● Work to do
Reproduce word for word the lines from the one containing "phylum: Arthropoda" through the one containing "scientific name: Panorpa communis", both included, and nothing else.

● Extracted information

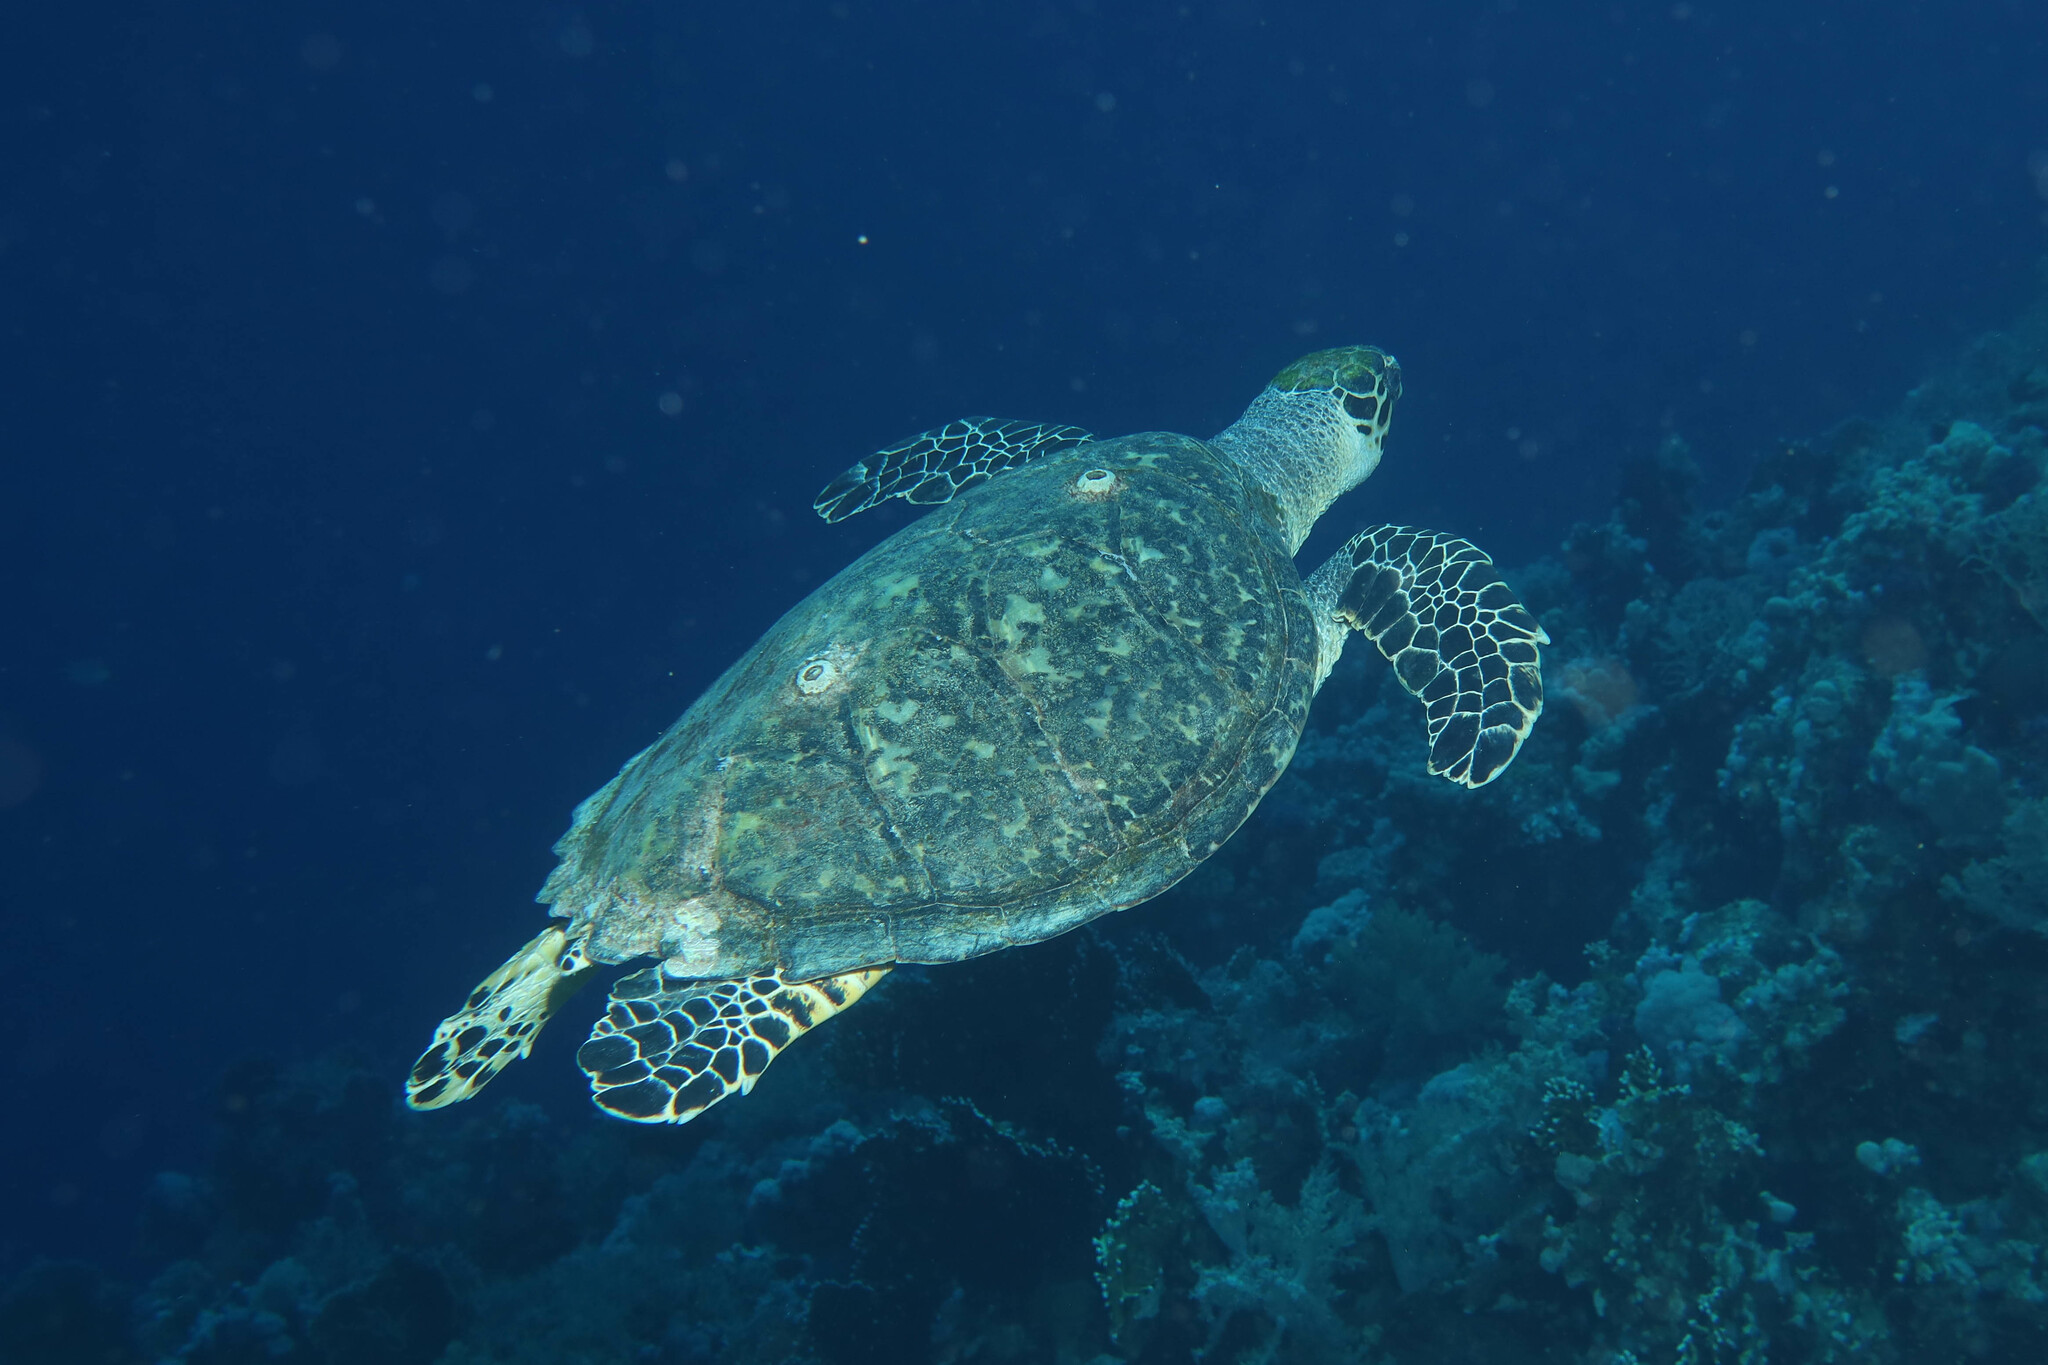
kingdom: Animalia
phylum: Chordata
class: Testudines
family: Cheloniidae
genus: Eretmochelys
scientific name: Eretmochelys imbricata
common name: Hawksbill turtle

...

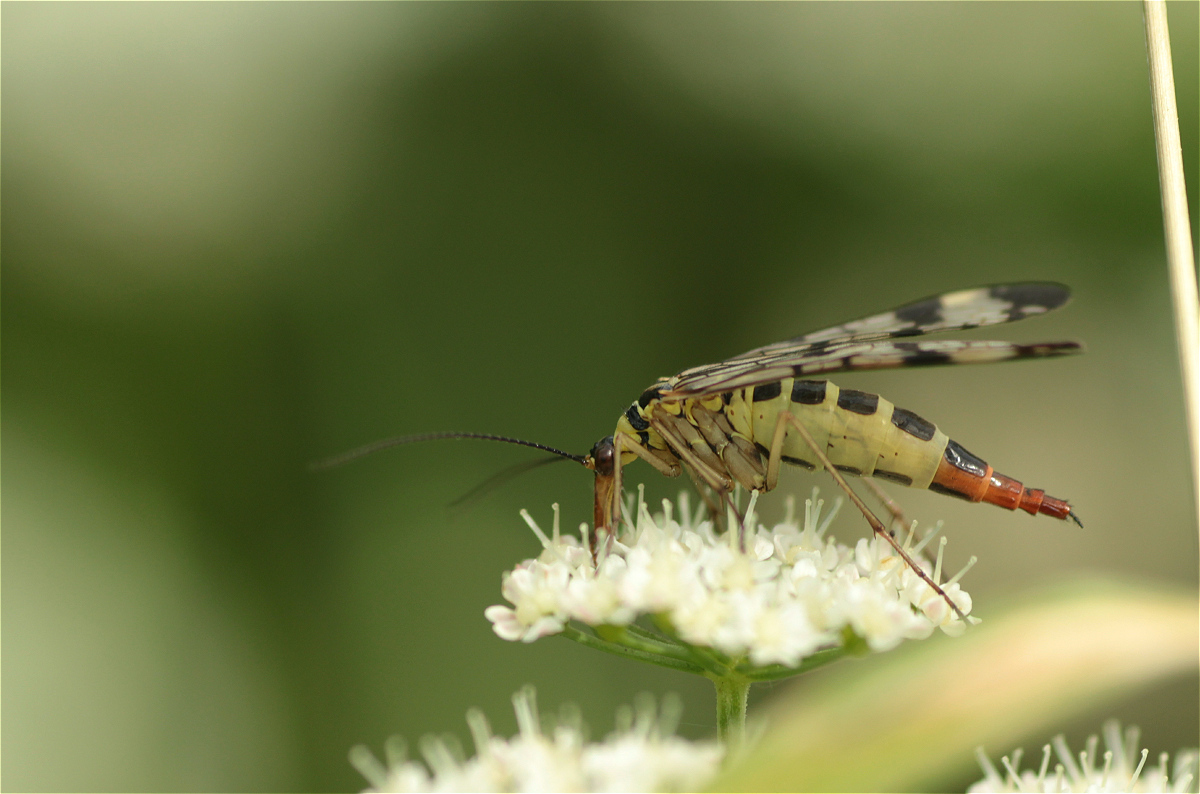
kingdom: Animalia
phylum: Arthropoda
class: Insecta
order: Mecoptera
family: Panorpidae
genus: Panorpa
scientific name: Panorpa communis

● Solution
phylum: Arthropoda
class: Insecta
order: Mecoptera
family: Panorpidae
genus: Panorpa
scientific name: Panorpa communis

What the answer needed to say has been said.